» WORK ORDER:
Restate the following data in its entirety, word for word and without images.

====== DATASET

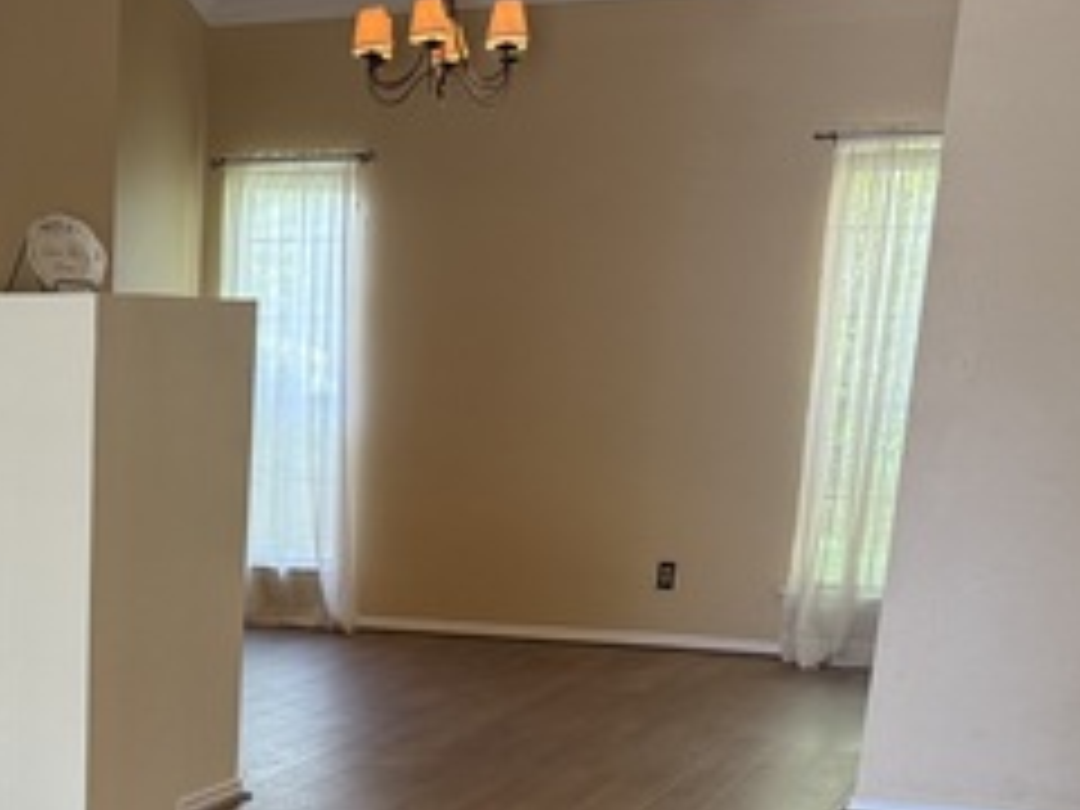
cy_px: 958
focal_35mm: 64
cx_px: -9
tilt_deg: -16.4
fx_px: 1997
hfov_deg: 28.3
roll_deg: -0.4
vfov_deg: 21.4
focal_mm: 6.76
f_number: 1.78
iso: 160
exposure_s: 1/60
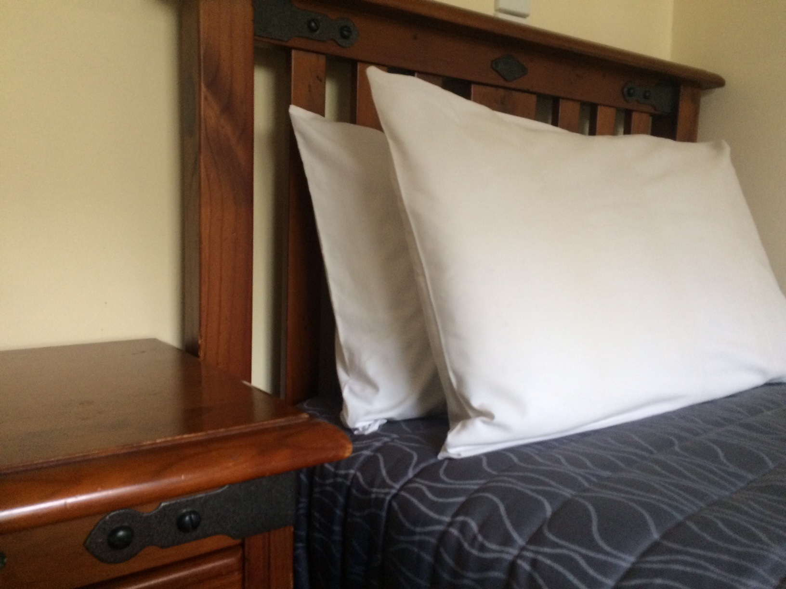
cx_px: 393
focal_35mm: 29
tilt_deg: -7.0
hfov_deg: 61.7
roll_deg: -0.2
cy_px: 294
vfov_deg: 48.2
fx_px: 658
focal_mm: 4.15
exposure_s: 1/33
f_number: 2.2
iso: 250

============

» SOLUTION FOR THIS TASK:
cy_px: 958
focal_35mm: 64
cx_px: -9
tilt_deg: -16.4
fx_px: 1997
hfov_deg: 28.3
roll_deg: -0.4
vfov_deg: 21.4
focal_mm: 6.76
f_number: 1.78
iso: 160
exposure_s: 1/60
cx_px: 393
focal_35mm: 29
tilt_deg: -7.0
hfov_deg: 61.7
roll_deg: -0.2
cy_px: 294
vfov_deg: 48.2
fx_px: 658
focal_mm: 4.15
exposure_s: 1/33
f_number: 2.2
iso: 250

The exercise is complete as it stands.